Why You Should Run (Don't Walk) Away from Denison Mines
Stock Markets21 hours ago (Jun 03, 2021 11:02AM ET)
Because uranium prices remain at low levels, due primarily to weak demand, Denison Mines’ (DNN) uranium mining business could continue to suffer. Furthermore, we think the company’s high operating costs and staggering losses resulting from a temporary suspension of production do not justify its lofty stock valuation. Read ahead to learn more.Headquartered in Toronto, Canada, Denison Mines Corp. (NYSE:DNN) is a uranium exploration and development company. It has a 90% ownership position in the flagship Wheeler River project, the largest undeveloped uranium project in the Athabasca Basin region.
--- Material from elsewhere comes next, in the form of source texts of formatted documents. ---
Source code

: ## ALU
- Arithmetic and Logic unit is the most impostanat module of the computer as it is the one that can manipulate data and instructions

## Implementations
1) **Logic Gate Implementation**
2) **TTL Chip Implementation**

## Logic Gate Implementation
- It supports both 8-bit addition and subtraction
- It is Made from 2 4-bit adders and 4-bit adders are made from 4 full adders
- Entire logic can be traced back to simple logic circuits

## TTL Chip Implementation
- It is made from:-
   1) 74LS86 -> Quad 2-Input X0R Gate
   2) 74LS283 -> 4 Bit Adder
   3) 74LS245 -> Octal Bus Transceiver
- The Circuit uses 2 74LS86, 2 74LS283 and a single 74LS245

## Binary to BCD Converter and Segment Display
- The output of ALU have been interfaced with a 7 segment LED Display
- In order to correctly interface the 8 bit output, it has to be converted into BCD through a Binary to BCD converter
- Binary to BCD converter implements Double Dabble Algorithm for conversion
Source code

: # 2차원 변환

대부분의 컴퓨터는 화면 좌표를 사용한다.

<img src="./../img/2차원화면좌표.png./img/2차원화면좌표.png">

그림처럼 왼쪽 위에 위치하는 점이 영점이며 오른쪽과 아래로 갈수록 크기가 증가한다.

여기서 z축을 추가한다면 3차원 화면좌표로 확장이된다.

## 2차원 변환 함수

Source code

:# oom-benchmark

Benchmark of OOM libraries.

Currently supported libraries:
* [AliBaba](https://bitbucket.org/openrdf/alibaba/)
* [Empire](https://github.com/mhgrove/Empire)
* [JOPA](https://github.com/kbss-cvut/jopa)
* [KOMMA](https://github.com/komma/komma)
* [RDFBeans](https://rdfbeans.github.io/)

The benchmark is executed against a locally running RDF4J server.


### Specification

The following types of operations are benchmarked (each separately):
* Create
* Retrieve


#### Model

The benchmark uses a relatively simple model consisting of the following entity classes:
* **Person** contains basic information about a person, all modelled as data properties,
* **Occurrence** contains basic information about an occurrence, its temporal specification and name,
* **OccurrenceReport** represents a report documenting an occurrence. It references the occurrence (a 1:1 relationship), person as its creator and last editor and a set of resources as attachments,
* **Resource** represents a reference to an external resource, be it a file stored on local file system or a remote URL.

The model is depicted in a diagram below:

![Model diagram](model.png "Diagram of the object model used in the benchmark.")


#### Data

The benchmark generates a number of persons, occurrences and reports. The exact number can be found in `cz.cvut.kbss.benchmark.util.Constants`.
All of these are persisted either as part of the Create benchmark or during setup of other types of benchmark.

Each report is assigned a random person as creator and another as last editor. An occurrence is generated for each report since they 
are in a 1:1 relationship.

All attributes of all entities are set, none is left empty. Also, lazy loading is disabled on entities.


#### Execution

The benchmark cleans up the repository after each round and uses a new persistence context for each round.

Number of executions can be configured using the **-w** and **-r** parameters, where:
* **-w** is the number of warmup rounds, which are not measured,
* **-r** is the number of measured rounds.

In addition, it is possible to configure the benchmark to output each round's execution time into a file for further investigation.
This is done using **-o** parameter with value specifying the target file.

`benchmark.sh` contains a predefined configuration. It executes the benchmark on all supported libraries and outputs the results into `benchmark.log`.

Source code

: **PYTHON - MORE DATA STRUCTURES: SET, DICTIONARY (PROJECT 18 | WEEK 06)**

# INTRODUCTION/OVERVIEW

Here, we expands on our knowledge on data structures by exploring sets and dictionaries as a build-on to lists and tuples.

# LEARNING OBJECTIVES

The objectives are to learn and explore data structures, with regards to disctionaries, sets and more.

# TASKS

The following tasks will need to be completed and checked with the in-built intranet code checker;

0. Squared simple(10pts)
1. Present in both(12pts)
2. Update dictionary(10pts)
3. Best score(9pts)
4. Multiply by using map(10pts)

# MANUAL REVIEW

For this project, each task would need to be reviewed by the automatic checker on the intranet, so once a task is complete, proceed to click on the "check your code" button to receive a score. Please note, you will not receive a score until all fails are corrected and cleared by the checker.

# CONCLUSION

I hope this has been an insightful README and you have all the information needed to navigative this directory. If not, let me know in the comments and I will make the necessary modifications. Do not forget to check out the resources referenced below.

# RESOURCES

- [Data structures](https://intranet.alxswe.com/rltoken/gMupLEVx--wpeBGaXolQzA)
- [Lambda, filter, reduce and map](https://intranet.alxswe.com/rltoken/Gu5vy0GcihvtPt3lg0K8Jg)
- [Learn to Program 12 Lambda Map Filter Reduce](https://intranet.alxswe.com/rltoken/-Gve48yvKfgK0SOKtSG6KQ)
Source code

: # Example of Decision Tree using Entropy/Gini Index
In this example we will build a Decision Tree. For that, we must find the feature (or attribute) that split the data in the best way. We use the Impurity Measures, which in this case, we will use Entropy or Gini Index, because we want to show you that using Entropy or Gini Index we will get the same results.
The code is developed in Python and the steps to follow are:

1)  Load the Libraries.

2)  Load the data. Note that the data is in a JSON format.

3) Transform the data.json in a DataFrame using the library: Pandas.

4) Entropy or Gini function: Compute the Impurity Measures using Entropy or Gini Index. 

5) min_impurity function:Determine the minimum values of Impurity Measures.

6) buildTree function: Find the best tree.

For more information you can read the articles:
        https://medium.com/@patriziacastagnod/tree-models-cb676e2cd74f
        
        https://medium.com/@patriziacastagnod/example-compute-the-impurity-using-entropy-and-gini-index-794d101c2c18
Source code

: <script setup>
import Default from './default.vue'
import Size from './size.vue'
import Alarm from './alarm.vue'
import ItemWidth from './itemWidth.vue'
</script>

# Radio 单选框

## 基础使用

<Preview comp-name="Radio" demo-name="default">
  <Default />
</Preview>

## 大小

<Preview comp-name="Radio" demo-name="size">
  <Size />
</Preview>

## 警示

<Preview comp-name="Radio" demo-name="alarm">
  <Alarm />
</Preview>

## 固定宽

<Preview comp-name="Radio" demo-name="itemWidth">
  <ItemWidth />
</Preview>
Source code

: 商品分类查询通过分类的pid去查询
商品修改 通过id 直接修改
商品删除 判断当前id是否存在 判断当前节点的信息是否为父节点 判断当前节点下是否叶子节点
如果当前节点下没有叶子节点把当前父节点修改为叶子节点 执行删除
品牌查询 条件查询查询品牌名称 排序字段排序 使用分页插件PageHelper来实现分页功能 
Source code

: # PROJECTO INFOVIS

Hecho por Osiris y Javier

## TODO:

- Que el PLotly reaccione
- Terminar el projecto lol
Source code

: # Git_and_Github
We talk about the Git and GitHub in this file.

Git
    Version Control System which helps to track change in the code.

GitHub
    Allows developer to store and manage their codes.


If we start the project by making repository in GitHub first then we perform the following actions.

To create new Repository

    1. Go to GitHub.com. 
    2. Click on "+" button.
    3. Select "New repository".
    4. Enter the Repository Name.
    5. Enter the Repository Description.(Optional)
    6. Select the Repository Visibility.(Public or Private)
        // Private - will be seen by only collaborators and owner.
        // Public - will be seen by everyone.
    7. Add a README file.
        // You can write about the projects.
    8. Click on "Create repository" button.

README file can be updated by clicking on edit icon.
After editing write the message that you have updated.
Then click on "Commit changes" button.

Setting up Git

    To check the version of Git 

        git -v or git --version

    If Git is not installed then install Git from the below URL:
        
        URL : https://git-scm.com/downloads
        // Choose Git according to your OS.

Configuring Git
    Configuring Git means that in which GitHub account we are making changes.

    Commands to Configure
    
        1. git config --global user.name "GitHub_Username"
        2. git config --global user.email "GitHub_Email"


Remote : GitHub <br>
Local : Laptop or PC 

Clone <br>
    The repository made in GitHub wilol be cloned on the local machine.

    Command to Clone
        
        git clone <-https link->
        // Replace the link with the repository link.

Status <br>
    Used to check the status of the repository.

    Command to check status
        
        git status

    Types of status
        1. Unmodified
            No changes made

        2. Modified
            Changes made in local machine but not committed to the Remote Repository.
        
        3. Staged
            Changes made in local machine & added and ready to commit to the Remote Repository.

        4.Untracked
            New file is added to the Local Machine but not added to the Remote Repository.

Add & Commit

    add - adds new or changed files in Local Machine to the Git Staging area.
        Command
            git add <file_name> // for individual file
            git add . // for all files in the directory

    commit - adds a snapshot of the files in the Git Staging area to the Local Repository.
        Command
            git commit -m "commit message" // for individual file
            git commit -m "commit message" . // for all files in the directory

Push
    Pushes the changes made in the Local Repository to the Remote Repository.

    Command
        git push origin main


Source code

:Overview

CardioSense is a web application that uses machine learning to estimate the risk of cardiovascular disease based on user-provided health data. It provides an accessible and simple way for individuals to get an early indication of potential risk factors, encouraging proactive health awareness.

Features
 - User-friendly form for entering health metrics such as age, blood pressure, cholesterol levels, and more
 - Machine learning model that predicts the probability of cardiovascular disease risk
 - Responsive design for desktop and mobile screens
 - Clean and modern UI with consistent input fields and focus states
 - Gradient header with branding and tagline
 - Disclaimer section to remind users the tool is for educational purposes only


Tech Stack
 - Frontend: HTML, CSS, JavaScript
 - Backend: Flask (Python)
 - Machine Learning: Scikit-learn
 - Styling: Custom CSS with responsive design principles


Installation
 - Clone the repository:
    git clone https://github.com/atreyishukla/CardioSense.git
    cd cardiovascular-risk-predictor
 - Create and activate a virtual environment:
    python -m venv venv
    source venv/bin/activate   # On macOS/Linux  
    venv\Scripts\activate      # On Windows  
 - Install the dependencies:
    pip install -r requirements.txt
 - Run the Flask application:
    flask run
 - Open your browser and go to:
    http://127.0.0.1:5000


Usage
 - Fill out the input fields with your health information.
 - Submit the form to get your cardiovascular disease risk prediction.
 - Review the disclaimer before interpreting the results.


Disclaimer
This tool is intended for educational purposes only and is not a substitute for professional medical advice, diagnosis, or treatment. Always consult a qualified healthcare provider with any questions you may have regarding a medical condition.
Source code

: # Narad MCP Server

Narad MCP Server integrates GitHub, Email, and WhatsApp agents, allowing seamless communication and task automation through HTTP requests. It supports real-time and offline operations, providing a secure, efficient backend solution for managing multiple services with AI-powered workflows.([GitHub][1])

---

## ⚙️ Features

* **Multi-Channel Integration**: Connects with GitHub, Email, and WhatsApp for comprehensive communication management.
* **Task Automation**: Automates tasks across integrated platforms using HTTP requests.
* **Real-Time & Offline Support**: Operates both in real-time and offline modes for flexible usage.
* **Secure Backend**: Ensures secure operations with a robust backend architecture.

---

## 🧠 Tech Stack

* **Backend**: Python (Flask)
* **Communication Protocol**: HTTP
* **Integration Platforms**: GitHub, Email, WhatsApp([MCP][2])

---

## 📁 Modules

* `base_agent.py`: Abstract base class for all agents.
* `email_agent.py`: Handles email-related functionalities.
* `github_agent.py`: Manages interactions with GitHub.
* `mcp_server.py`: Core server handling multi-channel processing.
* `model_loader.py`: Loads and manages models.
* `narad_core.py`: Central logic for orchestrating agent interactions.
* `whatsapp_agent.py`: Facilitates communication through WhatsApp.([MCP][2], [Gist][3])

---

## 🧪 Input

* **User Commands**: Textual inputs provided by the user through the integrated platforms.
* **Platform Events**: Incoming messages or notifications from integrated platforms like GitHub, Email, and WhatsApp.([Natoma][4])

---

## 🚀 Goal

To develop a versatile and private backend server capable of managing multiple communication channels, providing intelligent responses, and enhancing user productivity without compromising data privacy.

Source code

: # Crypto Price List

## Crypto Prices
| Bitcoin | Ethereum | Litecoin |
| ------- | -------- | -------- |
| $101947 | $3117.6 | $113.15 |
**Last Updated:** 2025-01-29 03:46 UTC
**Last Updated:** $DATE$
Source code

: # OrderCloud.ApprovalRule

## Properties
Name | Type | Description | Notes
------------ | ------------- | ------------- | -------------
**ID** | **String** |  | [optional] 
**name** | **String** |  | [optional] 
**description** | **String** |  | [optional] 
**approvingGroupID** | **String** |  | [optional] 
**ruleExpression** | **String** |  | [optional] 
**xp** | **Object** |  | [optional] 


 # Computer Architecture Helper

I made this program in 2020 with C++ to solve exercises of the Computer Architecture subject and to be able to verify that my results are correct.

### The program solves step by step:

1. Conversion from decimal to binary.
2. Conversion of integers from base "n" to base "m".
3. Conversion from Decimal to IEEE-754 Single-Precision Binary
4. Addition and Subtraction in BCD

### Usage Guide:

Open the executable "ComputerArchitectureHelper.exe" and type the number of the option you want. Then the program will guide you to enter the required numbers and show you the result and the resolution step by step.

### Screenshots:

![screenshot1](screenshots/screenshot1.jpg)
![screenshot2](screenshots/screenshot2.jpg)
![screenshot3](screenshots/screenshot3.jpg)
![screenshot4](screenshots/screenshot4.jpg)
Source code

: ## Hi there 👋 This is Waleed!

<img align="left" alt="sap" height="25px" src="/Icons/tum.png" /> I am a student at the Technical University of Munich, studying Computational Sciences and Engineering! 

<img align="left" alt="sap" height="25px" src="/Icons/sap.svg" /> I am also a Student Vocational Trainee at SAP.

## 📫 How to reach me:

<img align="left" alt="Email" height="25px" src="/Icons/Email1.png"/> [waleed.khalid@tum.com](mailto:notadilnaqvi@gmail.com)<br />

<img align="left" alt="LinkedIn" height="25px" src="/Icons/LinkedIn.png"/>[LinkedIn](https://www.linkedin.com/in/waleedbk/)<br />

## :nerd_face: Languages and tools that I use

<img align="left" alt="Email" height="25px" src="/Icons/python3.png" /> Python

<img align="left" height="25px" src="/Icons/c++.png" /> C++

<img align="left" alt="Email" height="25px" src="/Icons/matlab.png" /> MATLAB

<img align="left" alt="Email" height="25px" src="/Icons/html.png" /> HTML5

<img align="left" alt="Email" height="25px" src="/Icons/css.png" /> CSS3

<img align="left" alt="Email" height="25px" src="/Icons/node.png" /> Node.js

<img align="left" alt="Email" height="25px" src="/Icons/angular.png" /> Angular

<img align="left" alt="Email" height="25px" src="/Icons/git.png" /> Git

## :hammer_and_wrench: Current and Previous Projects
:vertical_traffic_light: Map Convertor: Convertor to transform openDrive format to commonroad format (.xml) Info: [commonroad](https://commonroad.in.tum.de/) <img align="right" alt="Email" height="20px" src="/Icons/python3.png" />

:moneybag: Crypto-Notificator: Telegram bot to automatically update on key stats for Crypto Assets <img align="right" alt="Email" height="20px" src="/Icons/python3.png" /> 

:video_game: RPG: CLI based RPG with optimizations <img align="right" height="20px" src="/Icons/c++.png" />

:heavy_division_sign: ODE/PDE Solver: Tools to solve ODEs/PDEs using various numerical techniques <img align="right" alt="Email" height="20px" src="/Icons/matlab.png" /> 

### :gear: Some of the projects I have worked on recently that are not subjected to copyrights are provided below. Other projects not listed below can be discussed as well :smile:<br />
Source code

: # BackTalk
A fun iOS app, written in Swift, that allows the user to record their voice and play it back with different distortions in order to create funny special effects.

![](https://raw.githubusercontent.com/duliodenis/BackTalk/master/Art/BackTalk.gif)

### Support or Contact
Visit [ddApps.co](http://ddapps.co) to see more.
As a result of the temporary suspension of production at its Cigar Lake mine in response to the pandemic, the company suffered a substantial decline in its mining revenue in the first quarter of 2021. Closing yesterday’s trading session at $1.26, DNN’s stock is trading 30.4% below its $1.81 all-time high, which it hit on February 17.
The stock has gained 17.8% over the past month after DNN announced its offer to acquire JCU (Canada) Exploration Company. However, the company recorded significant losses in its last reported quarter. Furthermore, limited demand for uranium and investors’ concerns surrounding the nuclear-energy industry’s prospects could retard DNN’s growth going forward.